The bipartisan amendment to the $286 billion bill would have limited overall farm payments to $250,000 yearly per married couple, down from the current limit of $360,000. It would have also attempted to close loopholes that allow some farmers to collect higher payments and required that farmers be "actively engaged" to receive subsidies.
"We have a federal farm program to help family farmers make it through tough times," said North Dakota Sen. Byron Dorgan, a Democrat who sponsored the amendment with Sen. Charles Grassley, R-Iowa. "It was not created to send multimillion-dollar payments to giant corporate farms, or payments to people who haven't been near a farm in decades."
The amendment was rejected 56-43. Under an agreement between the parties, the amendment needed 60 votes to survive.
Senate Agriculture Chairman Tom Harkin, D-Iowa, had hoped to take significant steps to reduce subsidies in the five-year farm legislation this year but was stymied by Southern lawmakers who favor current law. Southern crops such as rice and cotton are more expensive to produce than most other crops grown around the country.
Harkin voted for the amendment but acknowledged that it would have faced difficulty in House-Senate negotiations on the bill, which would extend and expand crop and dairy subsidies along with popular nutrition aid programs, including food stamps.
The amendment was the latest in a series of attempts to reduce subsidies in the bill. The Senate on Tuesday rejected another amendment designed to reduce government payments to wealthy farmers. The amendment by Sens. Richard Lugar, R-Ind., and Frank Lautenberg, D-N.J., that would have phased out most farm subsidies and replaced them with stronger crop insurance for all farmers.
The overall bill would attempt to limit subsidies by eventually banning payments to "nonfarmers" whose income averages more than $750,000 a year. The bill defines farmers as those who earn more than two-thirds of their income from agriculture.

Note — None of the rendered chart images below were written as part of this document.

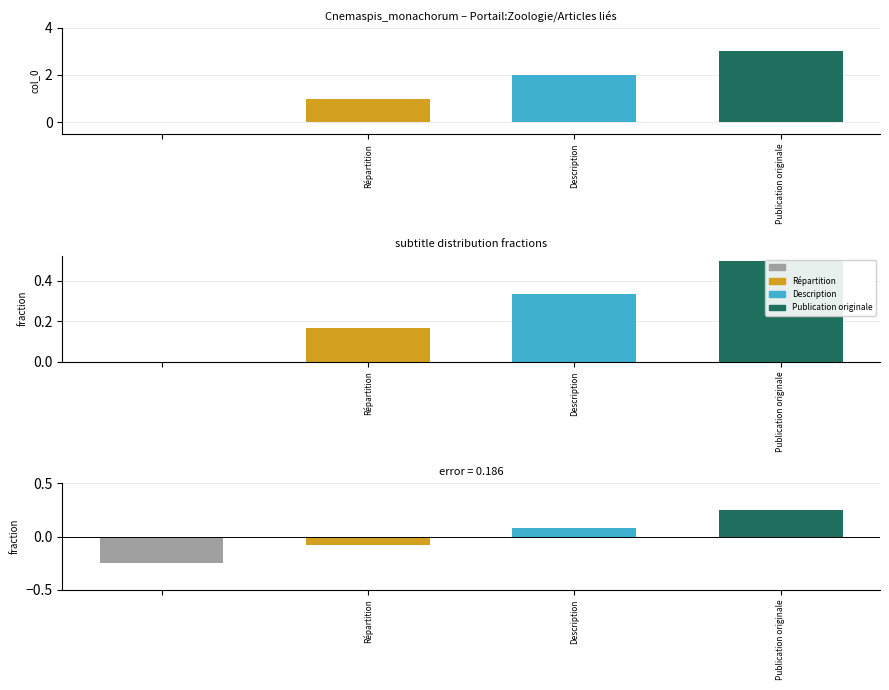

Which has a higher value, Publication originale or Répartition?

Publication originale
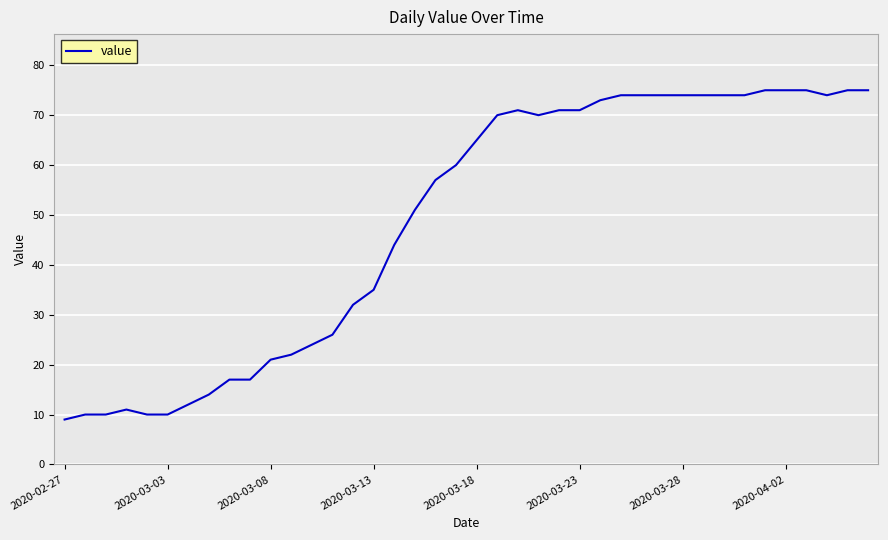

What is the minimum value shown in the chart?

9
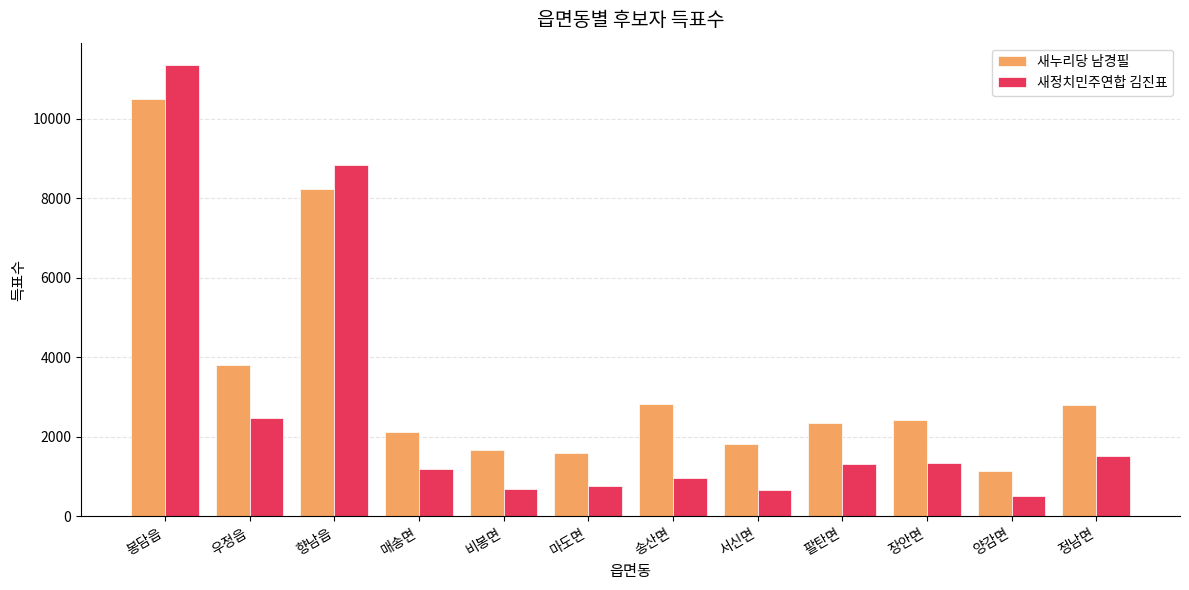

Is the value of 새누리당 남경필 at 비봉면 greater than the value of 새정치민주연합 김진표 at 송산면?

Yes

There would be no income-based limits on what a farmer could collect, though the bill would ban individual farmers from collecting payments for multiple farm businesses.
A House measure passed in July would ban payments to all who earn an average $1 million a year or more.
The Bush administration has threatened to veto both bills, arguing they don't go far enough to reduce subsidies. An administration farm proposal suggested reducing payments to individuals who make more than $200,000. The current cap is $2.5 million.